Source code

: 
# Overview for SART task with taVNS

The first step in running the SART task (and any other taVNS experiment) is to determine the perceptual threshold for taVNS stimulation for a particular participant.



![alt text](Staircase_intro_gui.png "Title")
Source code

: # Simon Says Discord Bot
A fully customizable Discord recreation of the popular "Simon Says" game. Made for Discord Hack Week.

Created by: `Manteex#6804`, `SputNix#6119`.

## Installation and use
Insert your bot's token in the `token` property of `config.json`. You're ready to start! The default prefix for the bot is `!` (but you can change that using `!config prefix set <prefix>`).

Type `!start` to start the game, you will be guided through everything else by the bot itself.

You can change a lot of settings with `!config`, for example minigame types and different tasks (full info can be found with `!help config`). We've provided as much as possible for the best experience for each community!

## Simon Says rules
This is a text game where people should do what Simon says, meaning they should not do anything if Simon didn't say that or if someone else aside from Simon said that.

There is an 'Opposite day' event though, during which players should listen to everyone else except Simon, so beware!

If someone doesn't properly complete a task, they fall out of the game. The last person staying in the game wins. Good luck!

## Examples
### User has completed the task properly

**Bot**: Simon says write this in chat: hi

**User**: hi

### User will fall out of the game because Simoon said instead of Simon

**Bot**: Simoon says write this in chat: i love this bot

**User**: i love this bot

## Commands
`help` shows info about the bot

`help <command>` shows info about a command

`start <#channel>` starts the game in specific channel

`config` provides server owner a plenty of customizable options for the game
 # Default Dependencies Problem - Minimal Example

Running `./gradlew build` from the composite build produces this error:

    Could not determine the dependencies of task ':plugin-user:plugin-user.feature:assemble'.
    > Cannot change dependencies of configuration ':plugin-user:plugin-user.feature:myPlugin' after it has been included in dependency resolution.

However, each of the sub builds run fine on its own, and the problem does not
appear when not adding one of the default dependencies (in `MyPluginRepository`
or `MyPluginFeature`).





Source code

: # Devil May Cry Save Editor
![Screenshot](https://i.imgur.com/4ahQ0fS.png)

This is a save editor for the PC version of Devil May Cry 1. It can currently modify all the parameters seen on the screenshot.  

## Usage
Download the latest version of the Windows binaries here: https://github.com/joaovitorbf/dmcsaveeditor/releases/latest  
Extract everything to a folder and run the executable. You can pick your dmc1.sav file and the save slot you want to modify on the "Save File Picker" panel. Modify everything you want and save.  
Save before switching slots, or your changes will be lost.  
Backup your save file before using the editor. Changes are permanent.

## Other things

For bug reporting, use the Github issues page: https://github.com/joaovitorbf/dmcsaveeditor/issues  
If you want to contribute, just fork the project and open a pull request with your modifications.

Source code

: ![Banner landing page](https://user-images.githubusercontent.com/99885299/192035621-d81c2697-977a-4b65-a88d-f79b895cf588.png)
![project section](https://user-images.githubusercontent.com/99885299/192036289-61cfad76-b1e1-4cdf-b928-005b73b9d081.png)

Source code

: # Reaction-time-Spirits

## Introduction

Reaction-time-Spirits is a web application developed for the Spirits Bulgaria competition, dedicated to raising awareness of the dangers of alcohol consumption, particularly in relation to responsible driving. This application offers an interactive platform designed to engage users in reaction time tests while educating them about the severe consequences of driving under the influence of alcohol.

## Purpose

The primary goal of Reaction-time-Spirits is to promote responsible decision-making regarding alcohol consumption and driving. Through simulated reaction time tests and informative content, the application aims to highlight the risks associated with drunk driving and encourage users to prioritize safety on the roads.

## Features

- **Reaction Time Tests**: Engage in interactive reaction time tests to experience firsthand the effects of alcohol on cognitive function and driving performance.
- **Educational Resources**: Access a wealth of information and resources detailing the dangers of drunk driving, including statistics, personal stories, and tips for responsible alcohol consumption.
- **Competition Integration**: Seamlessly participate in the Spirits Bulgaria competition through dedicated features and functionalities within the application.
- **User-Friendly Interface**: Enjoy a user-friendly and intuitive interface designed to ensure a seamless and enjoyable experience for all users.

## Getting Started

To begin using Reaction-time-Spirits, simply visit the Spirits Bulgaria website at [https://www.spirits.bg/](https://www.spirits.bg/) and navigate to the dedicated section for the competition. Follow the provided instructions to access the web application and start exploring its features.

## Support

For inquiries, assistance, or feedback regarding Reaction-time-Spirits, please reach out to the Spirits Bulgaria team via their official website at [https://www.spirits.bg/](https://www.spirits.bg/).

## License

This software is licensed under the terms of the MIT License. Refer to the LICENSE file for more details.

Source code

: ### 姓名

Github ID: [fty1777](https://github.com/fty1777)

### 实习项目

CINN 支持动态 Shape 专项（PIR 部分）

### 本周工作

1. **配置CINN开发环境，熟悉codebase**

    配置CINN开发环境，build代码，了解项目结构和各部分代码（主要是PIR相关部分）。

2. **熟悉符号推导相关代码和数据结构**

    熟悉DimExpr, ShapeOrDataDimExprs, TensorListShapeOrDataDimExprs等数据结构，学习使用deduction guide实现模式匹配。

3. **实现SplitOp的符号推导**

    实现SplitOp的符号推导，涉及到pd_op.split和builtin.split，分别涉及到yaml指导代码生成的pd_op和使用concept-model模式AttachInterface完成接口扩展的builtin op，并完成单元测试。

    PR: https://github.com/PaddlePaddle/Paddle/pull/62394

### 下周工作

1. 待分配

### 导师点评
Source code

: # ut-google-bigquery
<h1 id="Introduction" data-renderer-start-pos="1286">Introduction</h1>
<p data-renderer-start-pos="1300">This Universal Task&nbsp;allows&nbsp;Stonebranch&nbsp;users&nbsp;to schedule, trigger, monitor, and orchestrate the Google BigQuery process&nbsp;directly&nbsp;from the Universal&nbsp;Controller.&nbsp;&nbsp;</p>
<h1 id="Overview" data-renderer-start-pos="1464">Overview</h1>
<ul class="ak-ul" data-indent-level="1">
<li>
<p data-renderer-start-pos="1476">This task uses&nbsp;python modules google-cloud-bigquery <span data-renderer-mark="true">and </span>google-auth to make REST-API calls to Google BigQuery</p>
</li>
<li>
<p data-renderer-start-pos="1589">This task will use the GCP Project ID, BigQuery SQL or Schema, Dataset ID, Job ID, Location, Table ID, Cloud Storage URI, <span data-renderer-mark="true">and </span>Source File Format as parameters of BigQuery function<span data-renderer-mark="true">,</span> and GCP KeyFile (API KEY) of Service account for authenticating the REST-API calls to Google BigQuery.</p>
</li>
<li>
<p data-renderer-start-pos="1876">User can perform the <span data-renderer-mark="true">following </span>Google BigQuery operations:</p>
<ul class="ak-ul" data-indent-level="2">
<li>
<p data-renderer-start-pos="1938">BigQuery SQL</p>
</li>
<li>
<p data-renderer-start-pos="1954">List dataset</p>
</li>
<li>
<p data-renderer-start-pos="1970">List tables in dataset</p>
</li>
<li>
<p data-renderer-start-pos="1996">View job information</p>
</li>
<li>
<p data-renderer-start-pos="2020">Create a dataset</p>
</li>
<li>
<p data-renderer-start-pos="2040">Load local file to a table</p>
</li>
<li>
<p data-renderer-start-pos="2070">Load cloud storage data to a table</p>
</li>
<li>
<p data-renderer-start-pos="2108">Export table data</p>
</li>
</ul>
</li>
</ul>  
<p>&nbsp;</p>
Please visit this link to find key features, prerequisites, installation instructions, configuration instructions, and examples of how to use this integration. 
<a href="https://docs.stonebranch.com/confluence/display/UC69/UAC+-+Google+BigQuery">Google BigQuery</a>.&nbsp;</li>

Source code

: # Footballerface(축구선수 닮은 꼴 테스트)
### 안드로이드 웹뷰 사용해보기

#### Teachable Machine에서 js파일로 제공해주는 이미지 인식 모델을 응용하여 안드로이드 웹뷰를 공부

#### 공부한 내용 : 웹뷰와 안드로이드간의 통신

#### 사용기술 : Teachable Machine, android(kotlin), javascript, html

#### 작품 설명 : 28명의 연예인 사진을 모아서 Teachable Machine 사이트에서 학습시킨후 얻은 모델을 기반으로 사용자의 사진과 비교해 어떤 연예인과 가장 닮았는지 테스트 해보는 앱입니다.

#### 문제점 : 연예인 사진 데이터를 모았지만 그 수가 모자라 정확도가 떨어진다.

▶ _Exercise objective_: Could you please copy the lines above exactly, beginning at the first and ending at the line that contains "Says Discord Bot"?

▶ _Task answer_:
Source code

: 
# Overview for SART task with taVNS

The first step in running the SART task (and any other taVNS experiment) is to determine the perceptual threshold for taVNS stimulation for a particular participant.



![alt text](Staircase_intro_gui.png "Title")
Source code

: # Simon Says Discord Bot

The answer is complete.